Reproduce every line of the following data precisely, with no change to any character.

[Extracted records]
______________________________

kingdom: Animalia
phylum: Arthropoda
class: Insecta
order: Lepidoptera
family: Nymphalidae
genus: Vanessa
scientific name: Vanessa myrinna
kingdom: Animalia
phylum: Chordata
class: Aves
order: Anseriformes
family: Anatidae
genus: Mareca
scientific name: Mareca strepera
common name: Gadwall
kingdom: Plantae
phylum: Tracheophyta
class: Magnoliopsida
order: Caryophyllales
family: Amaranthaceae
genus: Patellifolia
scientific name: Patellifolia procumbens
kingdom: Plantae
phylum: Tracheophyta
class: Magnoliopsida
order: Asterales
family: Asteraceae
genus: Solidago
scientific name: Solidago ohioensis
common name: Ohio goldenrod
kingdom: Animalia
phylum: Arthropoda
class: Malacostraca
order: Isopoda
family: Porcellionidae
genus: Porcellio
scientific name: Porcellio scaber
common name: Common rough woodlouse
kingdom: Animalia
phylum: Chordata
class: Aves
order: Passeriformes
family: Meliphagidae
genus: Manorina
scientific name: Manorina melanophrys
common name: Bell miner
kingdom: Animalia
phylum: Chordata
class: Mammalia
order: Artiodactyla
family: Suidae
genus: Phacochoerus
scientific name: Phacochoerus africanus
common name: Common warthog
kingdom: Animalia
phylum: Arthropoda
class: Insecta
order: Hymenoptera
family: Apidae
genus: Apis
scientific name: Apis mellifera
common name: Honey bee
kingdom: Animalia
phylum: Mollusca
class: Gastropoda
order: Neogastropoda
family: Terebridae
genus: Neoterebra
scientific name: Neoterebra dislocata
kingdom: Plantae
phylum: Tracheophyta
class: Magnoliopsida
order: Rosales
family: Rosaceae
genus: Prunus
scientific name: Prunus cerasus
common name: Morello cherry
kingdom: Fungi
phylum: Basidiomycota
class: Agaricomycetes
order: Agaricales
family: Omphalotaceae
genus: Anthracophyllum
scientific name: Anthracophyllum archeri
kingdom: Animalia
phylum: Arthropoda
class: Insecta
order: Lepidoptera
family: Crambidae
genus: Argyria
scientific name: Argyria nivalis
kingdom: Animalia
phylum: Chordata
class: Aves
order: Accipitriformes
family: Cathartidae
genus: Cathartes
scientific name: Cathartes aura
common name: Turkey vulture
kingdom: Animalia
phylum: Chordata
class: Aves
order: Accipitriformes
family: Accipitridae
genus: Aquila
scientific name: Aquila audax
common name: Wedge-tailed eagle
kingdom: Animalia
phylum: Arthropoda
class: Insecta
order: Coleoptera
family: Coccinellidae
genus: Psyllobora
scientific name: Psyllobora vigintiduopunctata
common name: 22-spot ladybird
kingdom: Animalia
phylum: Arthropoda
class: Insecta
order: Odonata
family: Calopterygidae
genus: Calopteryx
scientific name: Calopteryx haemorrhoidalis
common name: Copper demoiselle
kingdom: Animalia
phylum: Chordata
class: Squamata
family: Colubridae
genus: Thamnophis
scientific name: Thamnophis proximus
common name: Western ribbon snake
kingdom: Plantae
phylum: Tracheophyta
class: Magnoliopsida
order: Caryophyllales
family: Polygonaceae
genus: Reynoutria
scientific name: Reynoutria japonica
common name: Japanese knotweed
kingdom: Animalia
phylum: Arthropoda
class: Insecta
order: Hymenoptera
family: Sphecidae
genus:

______________________________

> **Exercise result**:
kingdom: Animalia
phylum: Arthropoda
class: Insecta
order: Lepidoptera
family: Nymphalidae
genus: Vanessa
scientific name: Vanessa myrinna
kingdom: Animalia
phylum: Chordata
class: Aves
order: Anseriformes
family: Anatidae
genus: Mareca
scientific name: Mareca strepera
common name: Gadwall
kingdom: Plantae
phylum: Tracheophyta
class: Magnoliopsida
order: Caryophyllales
family: Amaranthaceae
genus: Patellifolia
scientific name: Patellifolia procumbens
kingdom: Plantae
phylum: Tracheophyta
class: Magnoliopsida
order: Asterales
family: Asteraceae
genus: Solidago
scientific name: Solidago ohioensis
common name: Ohio goldenrod
kingdom: Animalia
phylum: Arthropoda
class: Malacostraca
order: Isopoda
family: Porcellionidae
genus: Porcellio
scientific name: Porcellio scaber
common name: Common rough woodlouse
kingdom: Animalia
phylum: Chordata
class: Aves
order: Passeriformes
family: Meliphagidae
genus: Manorina
scientific name: Manorina melanophrys
common name: Bell miner
kingdom: Animalia
phylum: Chordata
class: Mammalia
order: Artiodactyla
family: Suidae
genus: Phacochoerus
scientific name: Phacochoerus africanus
common name: Common warthog
kingdom: Animalia
phylum: Arthropoda
class: Insecta
order: Hymenoptera
family: Apidae
genus: Apis
scientific name: Apis mellifera
common name: Honey bee
kingdom: Animalia
phylum: Mollusca
class: Gastropoda
order: Neogastropoda
family: Terebridae
genus: Neoterebra
scientific name: Neoterebra dislocata
kingdom: Plantae
phylum: Tracheophyta
class: Magnoliopsida
order: Rosales
family: Rosaceae
genus: Prunus
scientific name: Prunus cerasus
common name: Morello cherry
kingdom: Fungi
phylum: Basidiomycota
class: Agaricomycetes
order: Agaricales
family: Omphalotaceae
genus: Anthracophyllum
scientific name: Anthracophyllum archeri
kingdom: Animalia
phylum: Arthropoda
class: Insecta
order: Lepidoptera
family: Crambidae
genus: Argyria
scientific name: Argyria nivalis
kingdom: Animalia
phylum: Chordata
class: Aves
order: Accipitriformes
family: Cathartidae
genus: Cathartes
scientific name: Cathartes aura
common name: Turkey vulture
kingdom: Animalia
phylum: Chordata
class: Aves
order: Accipitriformes
family: Accipitridae
genus: Aquila
scientific name: Aquila audax
common name: Wedge-tailed eagle
kingdom: Animalia
phylum: Arthropoda
class: Insecta
order: Coleoptera
family: Coccinellidae
genus: Psyllobora
scientific name: Psyllobora vigintiduopunctata
common name: 22-spot ladybird
kingdom: Animalia
phylum: Arthropoda
class: Insecta
order: Odonata
family: Calopterygidae
genus: Calopteryx
scientific name: Calopteryx haemorrhoidalis
common name: Copper demoiselle
kingdom: Animalia
phylum: Chordata
class: Squamata
family: Colubridae
genus: Thamnophis
scientific name: Thamnophis proximus
common name: Western ribbon snake
kingdom: Plantae
phylum: Tracheophyta
class: Magnoliopsida
order: Caryophyllales
family: Polygonaceae
genus: Reynoutria
scientific name: Reynoutria japonica
common name: Japanese knotweed
kingdom: Animalia
phylum: Arthropoda
class: Insecta
order: Hymenoptera
family: Sphecidae
genus:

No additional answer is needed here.